Second, if you have write permission to /tmp, my bet would be an issue coming from uchime. Your usearch installation is likely good because the script checks the installation when it runs and would have issued a more specific error if there was a problem with it. To see what uchime has to say about your run, we need to do 2 things:

• Add the --overwrite and --verbose flag to the getReals call that you pasted into your email:

getReals.pl -i 'all_samles//3_cands/.drp.fna.lib.n0s.cands' -n 'all_samles//2_n0s/.drp.fna.lib.n0s' -f 'all_samles//1_lib/global_library.fna' -k 2 --outdir 'all_samles//4_reals_table' -t fasta --overwrite --verbose

When that runs, it will, among other things, output the exact usearch commands that it runs. There are 2 of them. The file in question is created in the second call, but it could be a problem with either command. Since their verbose output is quieted when the script runs, to get feedback on what they may be complaining about, you'll have to:

• Execute the usearch commands from the verbose output (without the -quiet flag).

Then you can address whatever issues you find there.

Let me know what you find.

Rob

On Aug 16, 2016, at 12:07 PM, TanishaSH notifications@github.com wrote:

Hi, Rob,

Thank you for your help. Yes, I have mistake in the text the true is this: getReals.pl -i 'all_samles//3_cands/.drp.fna.lib.n0s.cands' -n 'all_samles//2_n0s/.drp.fna.lib.n0s' -f 'all_samles//1_lib/global_library.fna' -k 2 --outdir 'all_samles//4_reals_table' -t fasta

and I do this to try to catch the error, and before that, I run the standart pipline: bash run_CFF_on_FastQ.tcsh 250 0.14 33 all_samles/ "*.fastq"

— You are receiving this because you commented. Reply to this email directly, view it on GitHub, or mute the thread.

hepcat72 commented 8 years ago

I have issued a couple package updates in order to better catch and describe (or possibly even fix) the possible errors you could be encountering.
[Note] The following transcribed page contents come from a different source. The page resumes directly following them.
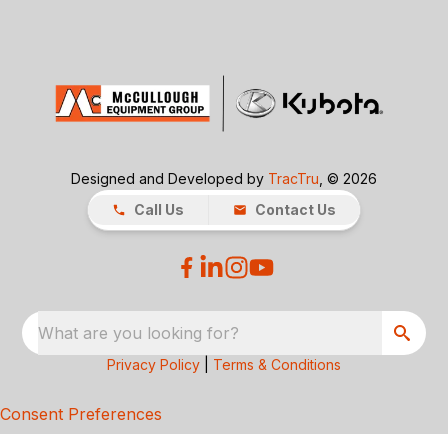
Designed and Developed by
TracTru
, © 2026
Call Us
Contact Us
What are you looking for?
Privacy Policy
|
Terms & Conditions
Consent Preferences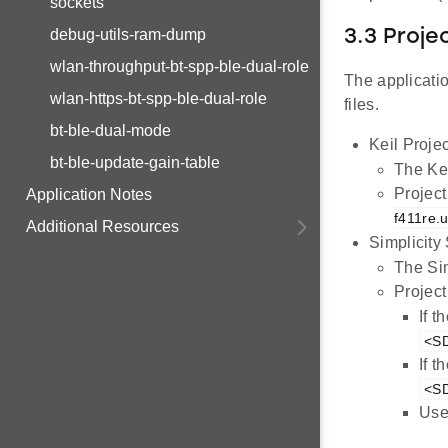
sockets
debug-utils-ram-dump
3.3 Proje
wlan-throughput-bt-spp-ble-dual-role
The applicatio
wlan-https-bt-spp-ble-dual-role
files.
bt-ble-dual-mode
Keil Projec
bt-ble-update-gain-table
The Kei
Project
Application Notes
f411re.u
Additional Resources
Simplicity
The Sim
Project
If 
<SD
If 
<SD
Use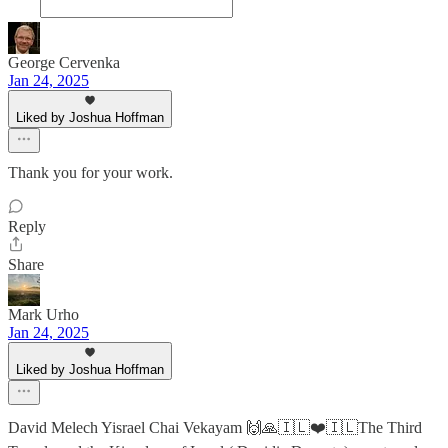
George Cervenka
Jan 24, 2025
Liked by Joshua Hoffman
Thank you for your work.
Reply
Share
Mark Urho
Jan 24, 2025
Liked by Joshua Hoffman
David Melech Yisrael Chai Vekayam 🙌🙏🇮🇱❤️🇮🇱The Third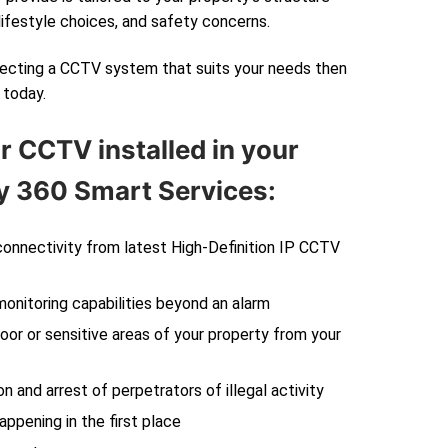
lifestyle choices, and safety concerns.
electing a CCTV system that suits your needs then
today.
r CCTV installed in your
 360 Smart Services:
 connectivity from latest High-Definition IP CCTV
monitoring capabilities beyond an alarm
oor or sensitive areas of your property from your
on and arrest of perpetrators of illegal activity
ppening in the first place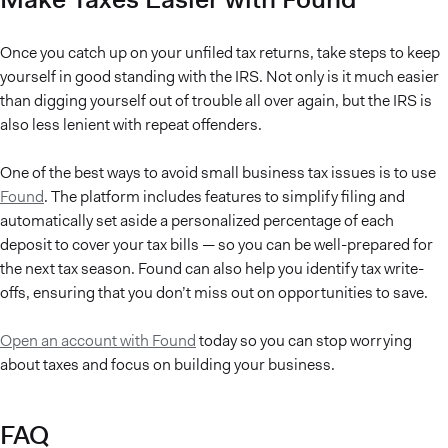
Once you catch up on your unfiled tax returns, take steps to keep
yourself in good standing with the IRS. Not only is it much easier
than digging yourself out of trouble all over again, but the IRS is
also less lenient with repeat offenders.
One of the best ways to avoid small business tax issues is to use
Found
. The platform includes features to simplify filing and
automatically set aside a personalized percentage of each
deposit to cover your tax bills — so you can be well-prepared for
the next tax season. Found can also help you identify tax write-
offs, ensuring that you don’t miss out on opportunities to save.
Open an account with Found
today so you can stop worrying
about taxes and focus on building your business.
FAQ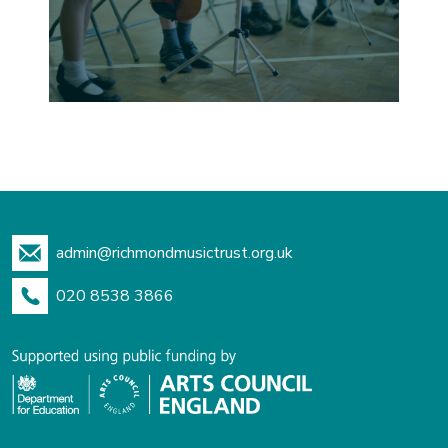
admin@richmondmusictrust.org.uk
020 8538 3866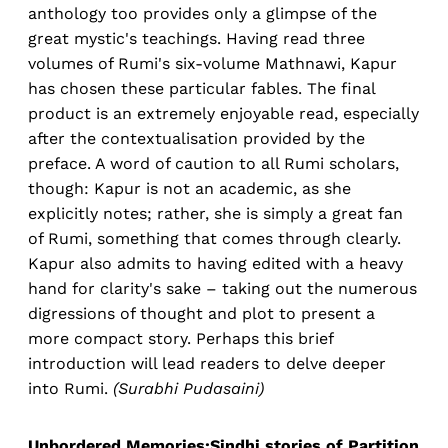
anthology too provides only a glimpse of the
great mystic's teachings. Having read three
volumes of Rumi's six-volume Mathnawi, Kapur
has chosen these particular fables. The final
product is an extremely enjoyable read, especially
after the contextualisation provided by the
preface. A word of caution to all Rumi scholars,
though: Kapur is not an academic, as she
explicitly notes; rather, she is simply a great fan
of Rumi, something that comes through clearly.
Kapur also admits to having edited with a heavy
hand for clarity's sake – taking out the numerous
digressions of thought and plot to present a
more compact story. Perhaps this brief
introduction will lead readers to delve deeper
into Rumi.
(Surabhi Pudasaini)
Unbordered Memories:Sindhi stories of Partition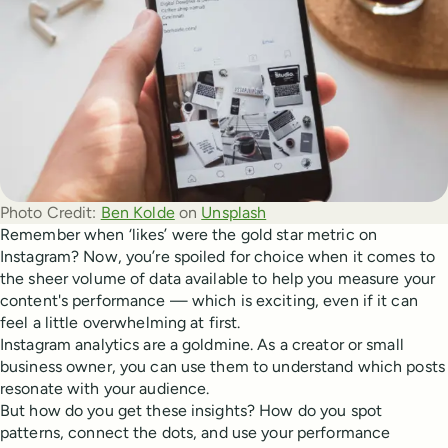
Photo Credit:
Ben Kolde
 on 
Unsplash
Remember when ‘likes’ were the gold star metric on
Instagram? Now, you’re spoiled for choice when it comes to
the sheer volume of data available to help you measure your
content's performance — which is exciting, even if it can
feel a little overwhelming at first.
Instagram analytics are a goldmine. As a creator or small
business owner, you can use them to understand which posts
resonate with your audience.
But how do you get these insights? How do you spot
patterns, connect the dots, and use your performance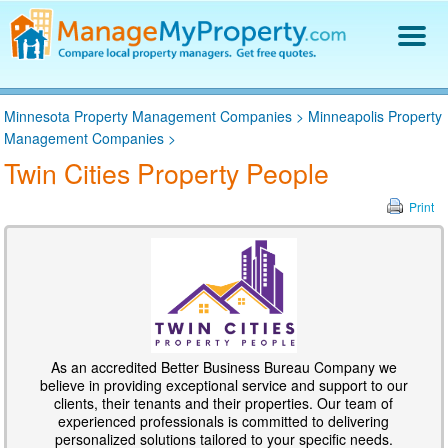
Find a Property Manager
Minnesota Property Management Companies
>
Minneapolis Property
Property Management Hiring Guide
Management Companies
>
Blog
Twin Cities Property People
Get Your Company Listed
Log In
Print
As an accredited Better Business Bureau Company we
believe in providing exceptional service and support to our
clients, their tenants and their properties. Our team of
experienced professionals is committed to delivering
personalized solutions tailored to your specific needs.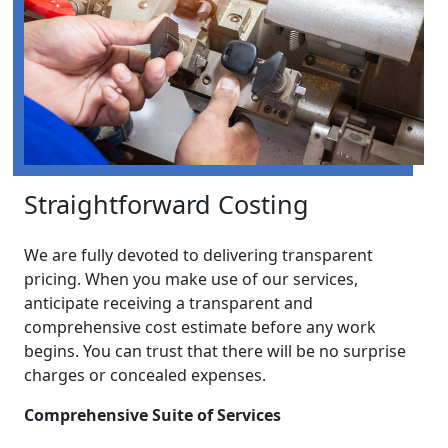
Straightforward Costing
We are fully devoted to delivering transparent
pricing. When you make use of our services,
anticipate receiving a transparent and
comprehensive cost estimate before any work
begins. You can trust that there will be no surprise
charges or concealed expenses.
Comprehensive Suite of Services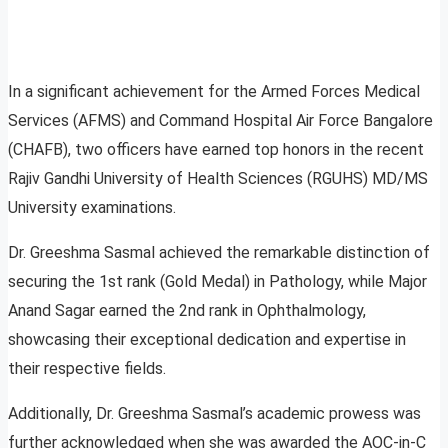
In a significant achievement for the Armed Forces Medical
Services (AFMS) and Command Hospital Air Force Bangalore
(CHAFB), two officers have earned top honors in the recent
Rajiv Gandhi University of Health Sciences (RGUHS) MD/MS
University examinations.
Dr. Greeshma Sasmal achieved the remarkable distinction of
securing the 1st rank (Gold Medal) in Pathology, while Major
Anand Sagar earned the 2nd rank in Ophthalmology,
showcasing their exceptional dedication and expertise in
their respective fields.
Additionally, Dr. Greeshma Sasmal’s academic prowess was
further acknowledged when she was awarded the AOC-in-C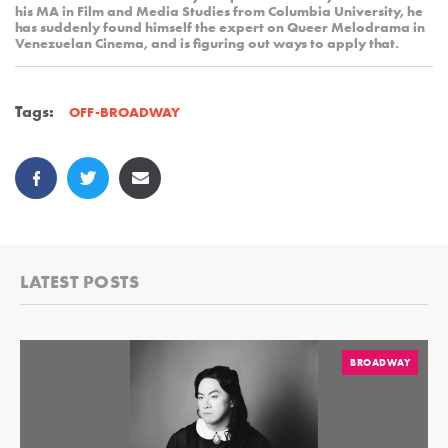
his MA in Film and Media Studies from Columbia University, he
has suddenly found himself the expert on Queer Melodrama in
Venezuelan Cinema, and is figuring out ways to apply that.
Tags:
OFF-BROADWAY
LATEST POSTS
BROADWAY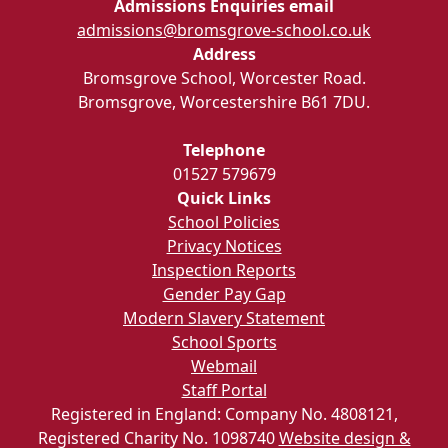
Admissions Enquiries email
admissions@bromsgrove-school.co.uk
Address
Bromsgrove School, Worcester Road.
Bromsgrove, Worcestershire B61 7DU.
Telephone
01527 579679
Quick Links
School Policies
Privacy Notices
Inspection Reports
Gender Pay Gap
Modern Slavery Statement
School Sports
Webmail
Staff Portal
Registered in England: Company No. 4808121,
Registered Charity No. 1098740
Website design &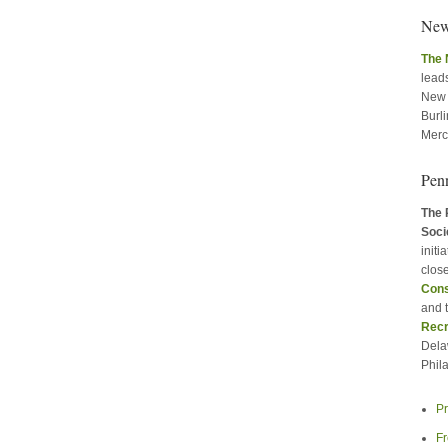
New
The 
leads
New 
Burl
Merc
Pen
The 
Soci
initi
close
Cons
and 
Recr
Dela
Phil
P
Fr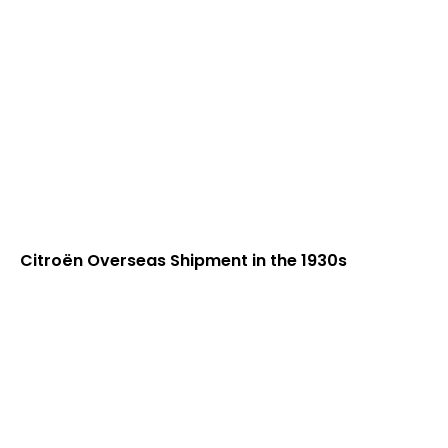
Citroën Overseas Shipment in the 1930s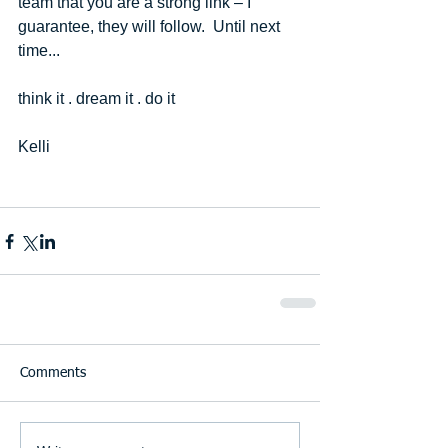
team that you are a strong link – I 
guarantee, they will follow.  Until next 
time... 
think it . dream it . do it 
Kelli  
Comments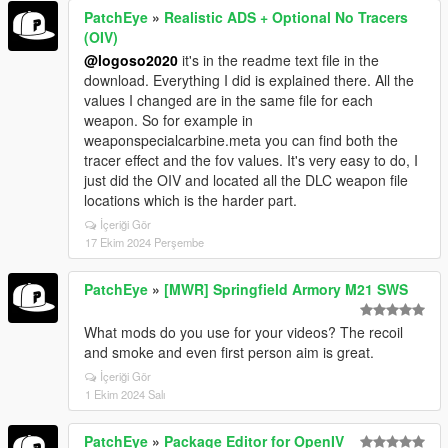
PatchEye
»
Realistic ADS + Optional No Tracers
(OIV)
@logoso2020
it's in the readme text file in the
download. Everything I did is explained there. All the
values I changed are in the same file for each
weapon. So for example in
weaponspecialcarbine.meta you can find both the
tracer effect and the fov values. It's very easy to do, I
just did the OIV and located all the DLC weapon file
locations which is the harder part.
İçeriği Gör
17 Ekim 2024 Perşembe
PatchEye
»
[MWR] Springfield Armory M21 SWS
What mods do you use for your videos? The recoil
and smoke and even first person aim is great.
İçeriği Gör
1 Ekim 2024 Salı
PatchEye
»
Package Editor for OpenIV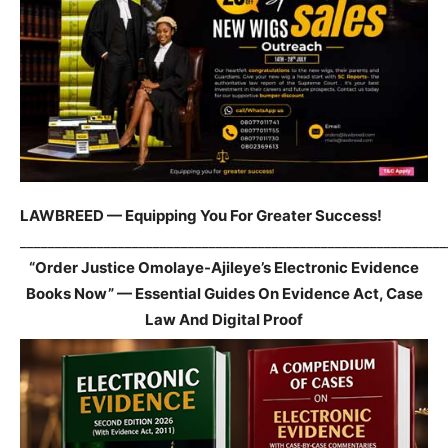
LAWBREED — Equipping You For Greater Success!
_____________________________________________________________
“Order Justice Omolaye-Ajileye’s Electronic Evidence
Books Now” — Essential Guides On Evidence Act, Case
Law And Digital Proof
You can update your installation by cd'ing into the CFF (or CFF-master) directory and issuing these commands:

perl Makefile.PL make sudo make install

Rob

On Aug 16, 2016, at 12:07 PM, TanishaSH notifications@github.com wrote:

Hi, Rob,

Thank you for your help. Yes, I have mistake in the text the true is this: getReals.pl -i 'all_samles//3_cands/.drp.fna.lib.n0s.cands' -n 'all_samles//2_n0s/.drp.fna.lib.n0s' -f 'all_samles//1_lib/global_library.fna' -k 2 --outdir 'all_samles//4_reals_table' -t fasta

and I do this to try to catch the error, and before that, I run the standart pipline: bash run_CFF_on_FastQ.tcsh 250 0.14 33 all_samles/ "*.fastq"

— You are receiving this because you commented. Reply to this email directly, view it on GitHub, or mute the thread.

TanishaSH commented 8 years ago

Rob, Thank you very match! I used your tips and check access to /tmp directory and this error isn't caused by access.permission. So, I reinstall all scripts and now gerReals.pl works correct) But yet I know that I should to check, if error will appear again. But I have same errors in other steps, like as Indelfilter. Try to correct it by myself, if I can't do it, I also will write you) Thank for quickly answers!!

hepcat72 commented 8 years ago

If /tmp was writable, nothing I did would have fixed the getReals.pl script because the only fix I did was to check whether the temp directory is writable... unless you had a much older version of CFF and some update in there fixed this issue.

Regardless, glad it's getting further. I'll close this issue.